I had found a quiet cosy corner to do an immense amount of reading. Armed with few cushions and a cup of tea, the hours passed quickly. I was thrilled that I’d had so much peace and quiet. The next day, a competition erupted. My children, who had never been inclined to read a huge amount suddenly wanted to spend hours reading in ‘my’ reading corner. Intrigued by this, I agreed to share ‘my corner’ fairly between the three of us - incredibly I never had to remind them to read a book again.
As a professional musician, I’d prioritised their music lessons. Practising as part of our early morning routine had worked very well when they were young, but not so much as they grew older. One day, I made a few adjustments to make my own practice more efficient - using a timer and a notebook.
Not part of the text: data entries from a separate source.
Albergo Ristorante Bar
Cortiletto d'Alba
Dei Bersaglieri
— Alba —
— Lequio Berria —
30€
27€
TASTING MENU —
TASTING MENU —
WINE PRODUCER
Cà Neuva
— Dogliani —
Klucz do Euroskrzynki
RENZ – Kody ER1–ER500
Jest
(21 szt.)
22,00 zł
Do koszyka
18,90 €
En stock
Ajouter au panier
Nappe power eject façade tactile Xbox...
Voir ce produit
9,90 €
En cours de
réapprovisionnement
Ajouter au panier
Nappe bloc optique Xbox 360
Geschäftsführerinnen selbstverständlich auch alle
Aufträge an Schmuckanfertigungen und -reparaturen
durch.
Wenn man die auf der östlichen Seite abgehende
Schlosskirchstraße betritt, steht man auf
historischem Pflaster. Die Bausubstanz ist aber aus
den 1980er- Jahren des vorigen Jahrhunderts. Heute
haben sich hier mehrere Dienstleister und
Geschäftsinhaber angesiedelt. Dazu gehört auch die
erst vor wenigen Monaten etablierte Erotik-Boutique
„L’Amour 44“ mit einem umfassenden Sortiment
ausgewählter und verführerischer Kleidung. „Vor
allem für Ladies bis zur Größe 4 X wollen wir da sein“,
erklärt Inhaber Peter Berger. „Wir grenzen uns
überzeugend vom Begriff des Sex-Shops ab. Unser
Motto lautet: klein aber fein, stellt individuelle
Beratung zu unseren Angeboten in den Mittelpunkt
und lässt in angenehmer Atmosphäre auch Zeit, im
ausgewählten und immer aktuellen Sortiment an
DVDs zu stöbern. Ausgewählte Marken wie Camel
It was fascinating to see that the mirroring began again - my elder daughter copied me and started to practise the same pieces of music, writing down comments and timing her practice.
My younger daughter meanwhile, had discovered a love of cooking and as a teenager had become a very confident little chef, able to make beautiful lunches and cakes. While writing my PhD thesis, she’d regularly bake cakes and bring me one with a cup of tea. (Cleaning the kitchen was all I had to do!)
Having ‘together time’ on a daily basis was also very important and sometimes urgent - whether for listening, solving problems or having fun. Looking back, I think that my studying helped them to value what I valued: persistence and passion. Today they have their own careers. I see in them a steely resilience and desire to keep going no matter what. For everyone juggling roles at home right now - your children are learning an enormous amount as you show them how to stay focused no matter what.